Dívidas e cotas a serem pagas fazem com que Remo e Paysandu fiquem com menos de 20% do que arrecadam
No quadro em
que se encontra o futebol paraense atualmente, motivos para sorrir
estão escassos para onde quer que se olhe. Resultados
negativos vindos de administrações mal sucedidas,
atraso no pagamento de jogadores que culminaram com o pagamento de
multas ou ações judiciais, que por fim resultaram na
retenção de 50% da receita acumulada pelas
agremiações são apontados pelos dirigentes
como os grandes empecilhos para uma boa gestão. Os clubes
tentam agora negociar com a Justiça para reduzir a
porcentagem de desconto e assim buscar o caminho de
subsistência enquanto tentam se livrar dos prejuízos,
e esta redução pode ser providencial.
O Clube do Remo divulgou ontem um demonstrativo financeiro da renda acumulada desde o começo do Campeonato Paraense de 2008. Na tabela detalhada, consta a renda bruta de cada partida disputada no primeiro e segundo turnos, seguida dos custos que o clube tem que arcar, como: aluguel de campo, remuneração do quadro da federação, remuneração da arbitragem e auxiliares, despesas com o INSS, entre outros. O valor bruto acumulado pelo Leão foi de R$ 1.719.915. No entanto, o que efetivamente chegou aos cofres azulinos foi R$ 243.951,67, algo em torno de 14% do valor bruto que seria o suficiente para quitar os custos salariais e de manutenção do Remo por todo o primeiro semestre. O presidente do Remo, Raimundo Ribeiro, mostrou-se descontente diante de todas as taxas cobradas. 'Esse excesso de taxas tem tornado o futebol inviável aqui no Pará. Os clubes ficam amarrados, sem ter para onde correr. O que resta para nós de receita não paga nem as despesas mensais do Clube do Remo', disse.
No Paysandu, a situação é praticamente a mesma. De acordo com Isaías Burlamaqui, diretor administrativo e financeiro do clube, a receita do Paysandu gira em torno dos mesmo valores azulinos e o montante que chega aos cofres do clube alcança uma porcentagem pouco maior que a acumulada pelo Remo. 'A nossa arrecadação é pouco maior que a do Remo, mas este é um problema que atinge a todos nós', disse. No entanto, como houve uma reunião na diretoria do clube entre o alto escalão madatário do Papão, os valores precisos não puderam ser divulgados.
Federação abocanha uma boa fatia
Nos 14 jogos que disputou até agora nos dois turno do Campeonato Paraense o Clube do Remo teve uma renda bruta de R$ 1.718915,00, o que dá uma média de R$ 122.779,65 - média ilusória, já que aí estão somadas as cotas dos dois RexPa (R$ 264.130,90 e R$ 195.502,35). Mas esse números não remetem à realidade azulina. Dados todos os descontos e despesas que o clubes têm nos jogos, o Leão Azul saiu com incríveis, e tristes, R$ 243.951,67. Ou seja, apenas com 14,19%. Isso mesmo, com menos de um quinto de toda a renda que gerou até aqui.
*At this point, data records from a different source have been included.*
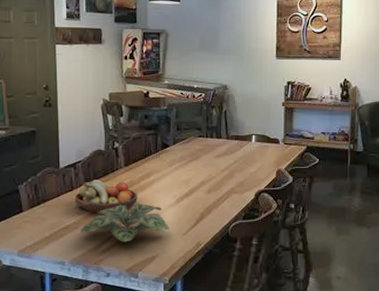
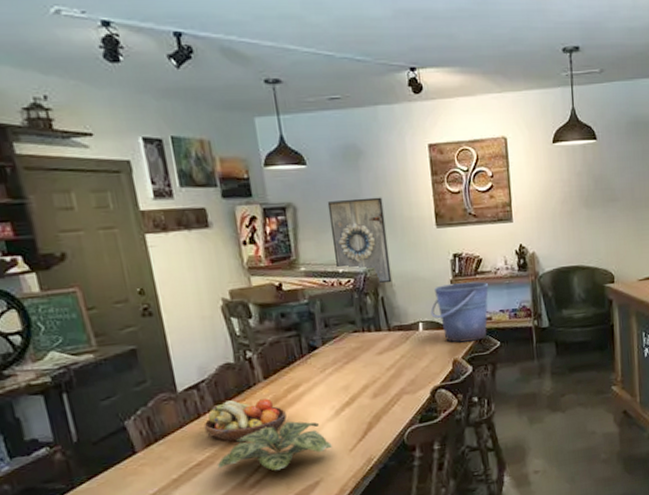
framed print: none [192,30,235,100] -> present [327,197,392,284]
bucket: none [263,106,314,156] -> present [430,281,489,343]

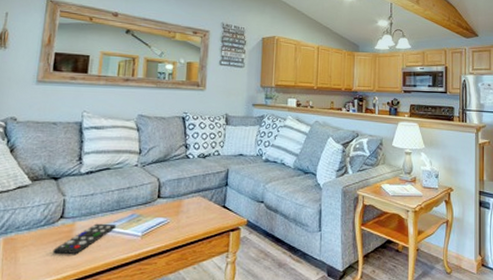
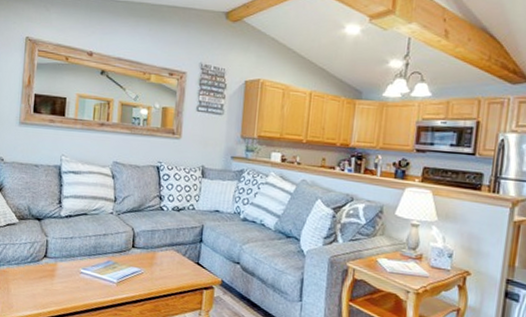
remote control: present [53,223,116,254] -> none [38,265,93,292]

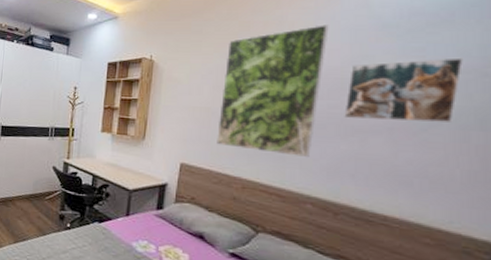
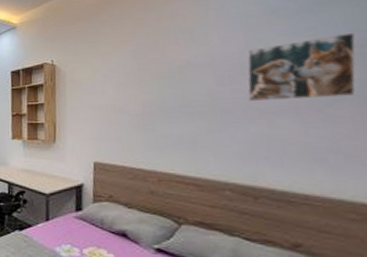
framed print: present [217,25,329,158] -> none [125,14,221,145]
Mesmo que nada fosse descontado a média citada acima seria insuficiente para bancar a despesa mensal com o futebol profissional, que chega a R$ 300 mil com os salários do elenco, da comissão técnica, funcionários e demais despesas. Isso lembrando que somente a partir do próximo mês o clube deve voltar a receber dividendos advindos de patrocinadores. Até maio nada vindo de fora das arrecadações ficou nos cofres azulinos. Toda essa verba estava embargada para o pagamento de dívidas judiciais e com demais credores.
No demonstrativo apresentado ontem pelos azulinos salta à vista quem é a maior responsável pelos descontos do Remo nas partidas. Engana-se quem pensa que seja a Justiça do Trabalho - embora ela fique com o maio quinhão devido aos bloqueios do dinheiro dos patrocinadores. Na verdade trata-se da Federação Paraense de Futebol. Com exatos 10% sobre a renda bruta de todas as partidas a FPF abocanhou exatos R$ R$ 171.891,50. É mais do que seria a média remista.
Segundo o presidnete Raimundo Ribeiro uma das saídas é rever algumas dessas despesas, sendo que parte delas é engessada - como a da própria federação, percentual nacional.